Ash Wilson, Broken Machine. Album Review.

Liverpool Sound and Vision Rating 9/10

It is how you view the world that allows you to make art, if your sense of sight is obscured, if it is permanently finding ways to conceal some of the beauty that resides in even the dark shadows then your mind is not willing to be open, not wishing to take on the new and the exciting. Everything fresh should be given time, should be allowed the grace to be heard or felt as if it is the same experience as seeing a shooting star ride the heavens for the first time; without this sense of wonder we are doomed to be nothing more than scrap, humanity wasted, the archetypical Broken Machine.

It is the observation of Ash Wilson that makes his debut album stand out, the very human action of witnessing events and drawing upon them, not to make an instant sound bite but to be considered, to reflect on the damage, the injustice or even the happiness done to another person.

Ash Wilson Blues, a happy affair, a measured offering in which the distinctive patterns produced, the themes of other’s regrets and the world’s issues, the suffering caused by the so called great and good as the jockey for position in a world which is becoming increasing isolated and the fall out in the everyday relationships that we see in our homes and the way we treat each other, the sarcasm, the shaming, all coming from a place in which that darkness, those Blues, reside and multiply.
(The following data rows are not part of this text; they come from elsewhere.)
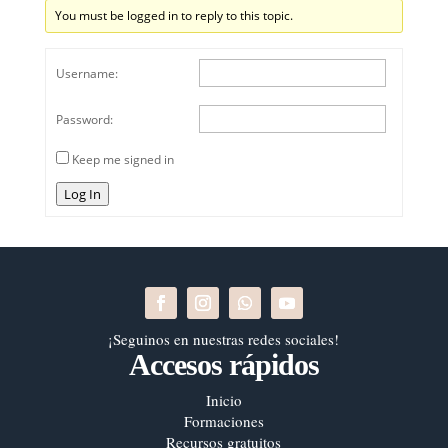
You must be logged in to reply to this topic.
Username:
Password:
Keep me signed in
Log In
¡Seguinos en nuestras redes sociales!
Accesos rápidos
Inicio
Formaciones
Recursos gratuitos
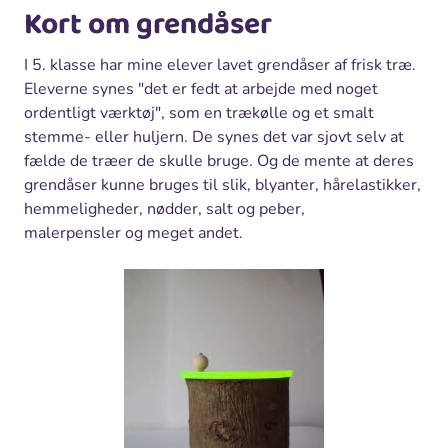
Kort om grendåser
I 5. klasse har mine elever lavet grendåser af frisk træ.
Eleverne synes "det er fedt at arbejde med noget
ordentligt værktøj", som en trækølle og et smalt
stemme- eller huljern. De synes det var sjovt selv at
fælde de træer de skulle bruge. Og de mente at deres
grendåser kunne bruges til slik, blyanter, hårelastikker,
hemmeligheder, nødder, salt og peber,
malerpensler og meget andet.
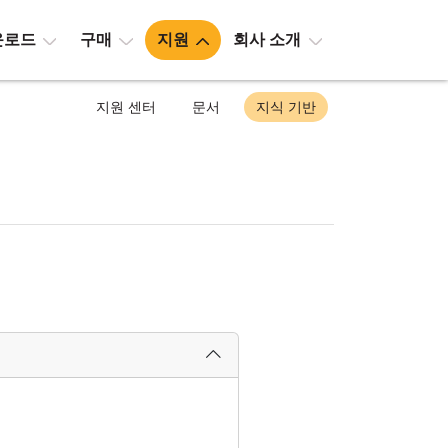
운로드
구매
지원
회사 소개
지원 센터
문서
지식 기반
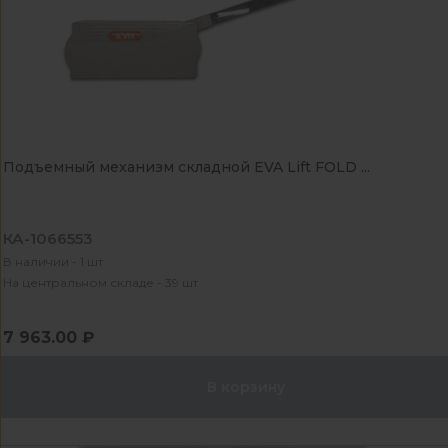
Подъемный механизм складной EVA Lift FOLD ...
КА-1066553
В наличии - 1 шт
На центральном складе - 39 шт
7 963.00 ₽
В корзину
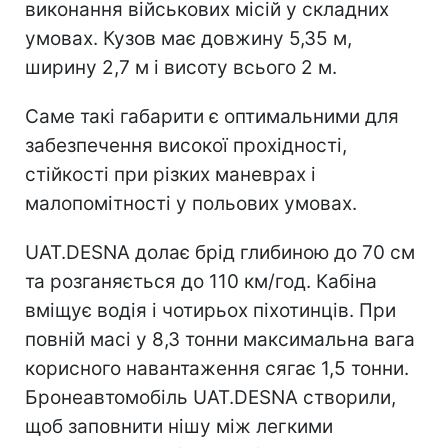
виконання військових місій у складних
умовах. Кузов має довжину 5,35 м,
ширину 2,7 м і висоту всього 2 м.
Саме такі габарити є оптимальними для
забезпечення високої прохідності,
стійкості при різких маневрах і
малопомітності у польових умовах.
UAT.DESNA долає брід глибиною до 70 см
та розганяється до 110 км/год. Кабіна
вміщує водія і чотирьох піхотинців. При
повній масі у 8,3 тонни максимальна вага
корисного навантаження сягає 1,5 тонни.
Бронеавтомобіль UAT.DESNA створили,
щоб заповнити нішу між легкими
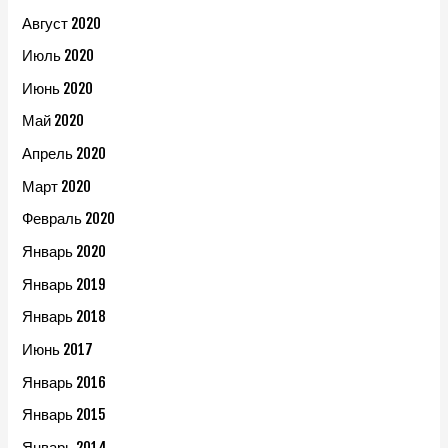
Август 2020
Июль 2020
Июнь 2020
Май 2020
Апрель 2020
Март 2020
Февраль 2020
Январь 2020
Январь 2019
Январь 2018
Июнь 2017
Январь 2016
Январь 2015
Январь 2014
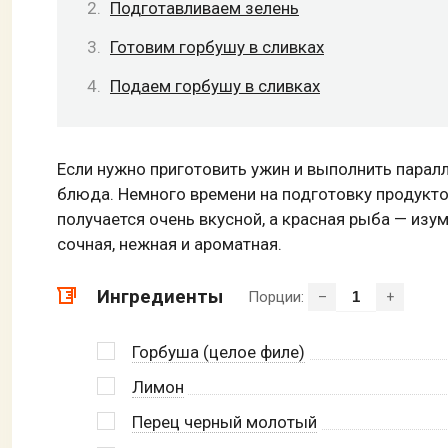
Подготавливаем зелень
Готовим горбушу в сливках
Подаем горбушу в сливках
Если нужно приготовить ужин и выполнить парал
блюда. Немного времени на подготовку продуктов
получается очень вкусной, а красная рыба — изу
сочная, нежная и ароматная.
Ингредиенты
Порции:
–
+
Горбуша (целое филе)
Лимон
Перец черный молотый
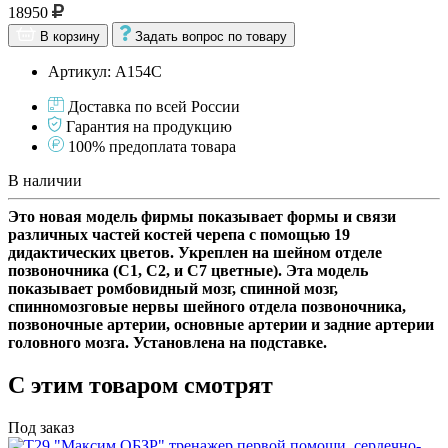
18950
В корзину
Задать вопрос по товару
Артикул: А154С
Доставка по всей России
Гарантия на продукцию
100% предоплата товара
В наличии
Это новая модель фирмы показывает формы и связи
различных частей костей черепа с помощью 19
дидактических цветов. Укреплен на шейном отделе
позвоночника (С1, С2, и С7 цветные). Эта модель
показывает ромбовидный мозг, спинной мозг,
спинномозговые нервы шейного отдела позвоночника,
позвоночные артерии, основные артерии и задние артерии
головного мозга. Установлена на подставке.
С этим товаром смотрят
Под заказ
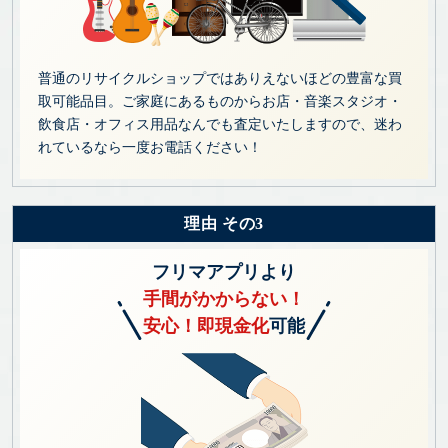
普通のリサイクルショップではありえないほどの豊富な買
取可能品目。ご家庭にあるものからお店・音楽スタジオ・
飲食店・オフィス用品なんでも査定いたしますので、迷わ
れているなら一度お電話ください！
理由 その3
フリマアプリより
手間がかからない！
安心！即現金化
可能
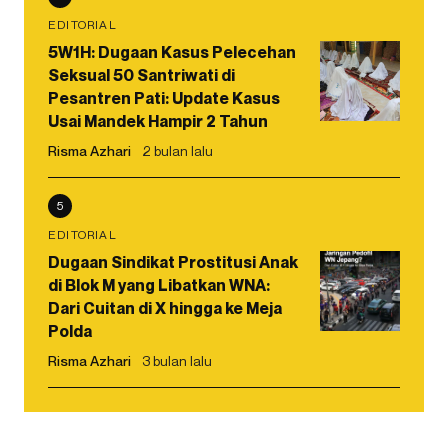
EDITORIAL
5W1H: Dugaan Kasus Pelecehan
Seksual 50 Santriwati di
Pesantren Pati: Update Kasus
Usai Mandek Hampir 2 Tahun
Risma Azhari
2 bulan lalu
5
EDITORIAL
Dugaan Sindikat Prostitusi Anak
di Blok M yang Libatkan WNA:
Dari Cuitan di X hingga ke Meja
Polda
Risma Azhari
3 bulan lalu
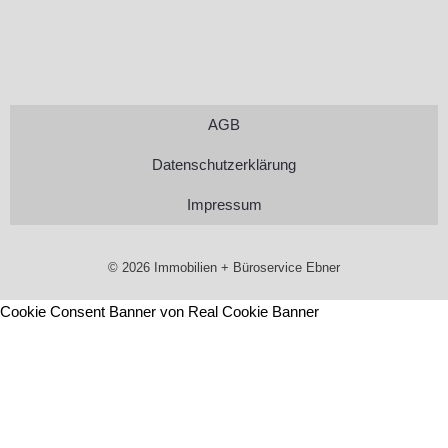
AGB
Datenschutzerklärung
Impressum
© 2026 Immobilien + Büroservice Ebner
Cookie Consent Banner von Real Cookie Banner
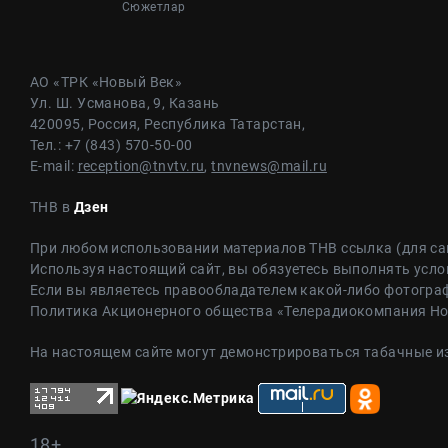
Cюжетлар
АО «ТРК «Новый Век»
Ул. Ш. Усманова, 9, Казань
420095, Россия, Республика Татарстан,
Тел.: +7 (843) 570-50-00
E-mail:
reception@tnvtv.ru
,
tnvnews@mail.ru
ТНВ в
Дзен
При любом использовании материалов ТНВ ссылка (для са
Используя настоящий сайт, вы обязуетесь выполнять усло
Если вы являетесь правообладателем какой-либо фотограф
Политика Акционерного общества «Телерадиокомпания Н
На настоящем сайте могут демонстрироваться табачные и
18+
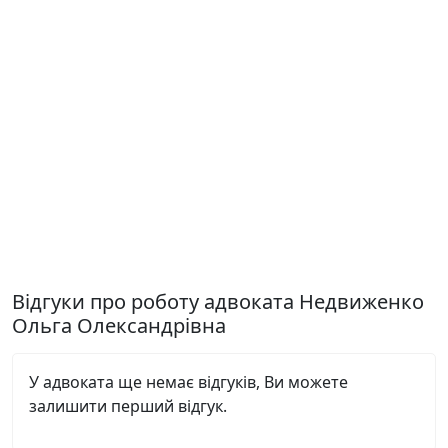
Відгуки про роботу адвоката Недвиженко
Ольга Олександрівна
У адвоката ще немає відгуків, Ви можете
залишити перший відгук.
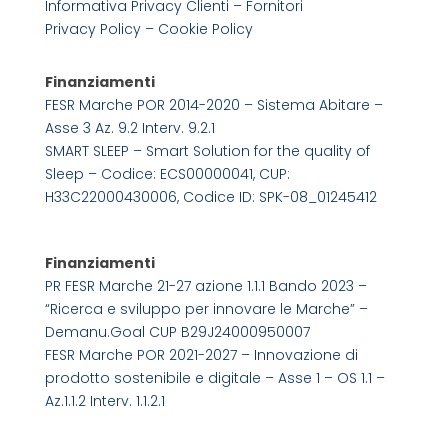
Informativa Privacy Clienti – Fornitori
Privacy Policy –
Cookie Policy
Finanziamenti
FESR Marche POR 2014-2020 – Sistema Abitare –
Asse 3 Az. 9.2 Interv. 9.2.1
SMART SLEEP – Smart Solution for the quality of
Sleep – Codice: ECS00000041, CUP:
H33C22000430006, Codice ID: SPK-08_01245412
Finanziamenti
PR FESR Marche 21-27 azione 1.1.1 Bando 2023 –
“Ricerca e sviluppo per innovare le Marche” –
Demanu.Goal CUP B29J24000950007
FESR Marche POR 2021-2027 – Innovazione di
prodotto sostenibile e digitale – Asse 1 – OS 1.1 –
Az.1.1.2 Interv. 1.1.2.1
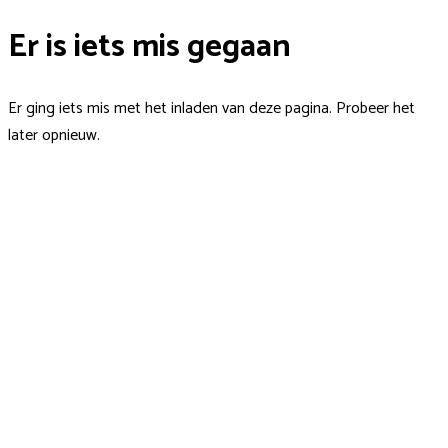
Er is iets mis gegaan
Er ging iets mis met het inladen van deze pagina. Probeer het
later opnieuw.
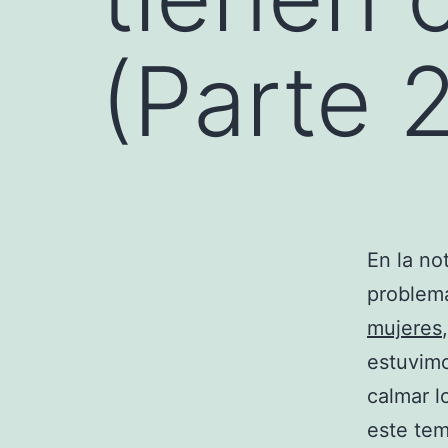
(Parte 2
En la no
problem
mujeres
estuvim
calmar l
este te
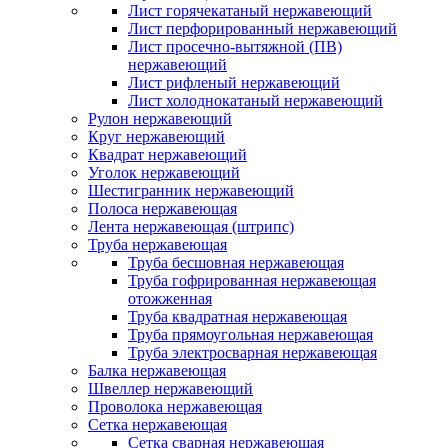
Лист горячекатаный нержавеющий
Лист перфорированный нержавеющий
Лист просечно-вытяжной (ПВ)
нержавеющий
Лист рифленый нержавеющий
Лист холоднокатаный нержавеющий
Рулон нержавеющий
Круг нержавеющий
Квадрат нержавеющий
Уголок нержавеющий
Шестигранник нержавеющий
Полоса нержавеющая
Лента нержавеющая (штрипс)
Труба нержавеющая
Труба бесшовная нержавеющая
Труба гофрированная нержавеющая
отожженная
Труба квадратная нержавеющая
Труба прямоугольная нержавеющая
Труба электросварная нержавеющая
Балка нержавеющая
Швеллер нержавеющий
Проволока нержавеющая
Сетка нержавеющая
Сетка сварная нержавеющая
Broken Machine is not just an album, it is a commentary on the everyday, a set of songs which pull together the strings of other’s intended hurtful actions and gestures and give the listener a glimpse into the secrets laid bare.

In songs such as Worlds Gone Crazy, Broken Machine, the excellent Words of a Woman, Hold On Now and Holding Hands, Ash Wilson, accompanied by his brother throughout the session and Bob Fridzema, Roger Inniss and Jessy Davey as guests on songs preformed with devastating allusion and beauty such as the quiet but haunting truth of The Hitcher, allows us a stark reminder that the world is not a machine, that we are not meant to be so cruel and calculating. Yet when all is said and done we have created a sense of imbalance, that art and music is the only force worth holding on to; the Broken Machine is not unfixable but the parts are running low, Ash Wilson holds the tools for us to get the job done.

Ash Wilson’s Broken Machine is released on April 21st.